I substituted brined chicken for the veal (because that's what I happened to have on hand and it's tastier and was on sale!), and grilled it rather than sauteed, used beets in lieu of carrots, wine instead of champagne, decided to add melted butter to the sauce because I didn't have heavy cream..............

You know? On the rare occasion when I actually followed a recipe and loved it, I did leave a positive review..

@Perky: maybe that is what's stopping me, I'd have to do that too...i don't mind reviews like that when they are positive (and at least mention what aspect of the recipe they did like) but it drives me nuts when someone gives a recipe a 1-Star rating and then proceeds to list the 20 substitutions and how they used the microwave instead of the grill and STILL BLAMES THE RECIPE/AUTHOR FOR THEIR MISERABLE MEAL!

One of my biggest problems with recipes is timing.
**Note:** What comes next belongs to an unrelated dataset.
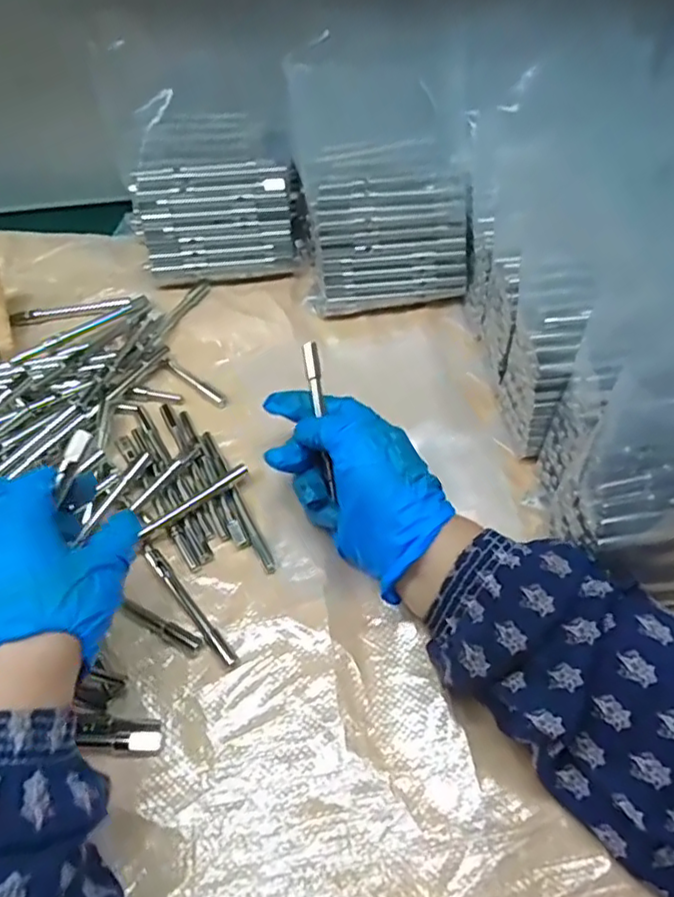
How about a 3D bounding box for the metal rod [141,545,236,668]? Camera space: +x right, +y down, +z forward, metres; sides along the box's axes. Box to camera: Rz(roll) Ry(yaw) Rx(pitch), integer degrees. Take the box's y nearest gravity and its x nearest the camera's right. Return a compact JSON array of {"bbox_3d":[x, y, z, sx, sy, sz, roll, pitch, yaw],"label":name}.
[{"bbox_3d":[-0.088,0.091,0.368,0.009,0.005,0.091,-34,63,-24],"label":"metal rod"}]

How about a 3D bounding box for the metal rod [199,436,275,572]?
[{"bbox_3d":[-0.066,0.032,0.406,0.007,0.007,0.113,-22,59,-17],"label":"metal rod"}]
With one recipe calling for 30 minutes you practically have the beef still mooing when it should be well-done, with another you have smoke billowing from the oven with ten minutes to go!

@cary: it drives me nuts when people rate it with 5-stars when they didn't even use the recipe. They say something like, "this recipe looks great! can't wait to try it." UGH! Or they give it 1-star and have yet to cook anything.

@CookiePie: No worries about the rejection info - I remember publishing in my former career and how painful that could be, too...especially peer-reviewed work. And I would love to see yoru proposal, as that might really help me to focus and see if I even have the potential for something like this in the future.

Now, of course this means A. Congratulations! and B. You realize that when it comes out you will have to let us know how we can all obtain copies of our own!

Thanks Traveller and Perky for the good wishes!

Incidentally, I totally agree about people rating recipes who haven't made them yet!

I find that when I'm looking for a recipe, I go to all the usual suspects, including the FN site, but I rarely use any of the FN recipes. I generally find something I like better elsewhere.

@dbcurrie - what you said, that's me too, exactly!

@CookiePie: You know the other thing that I do, that i am sure that other do too, is that they are really just looking for a recipe to vary on their own. I find that I search for those recipes and bring a bunch together that are all for the same general thing, and then I just combine them and adjust them to suit my tastes.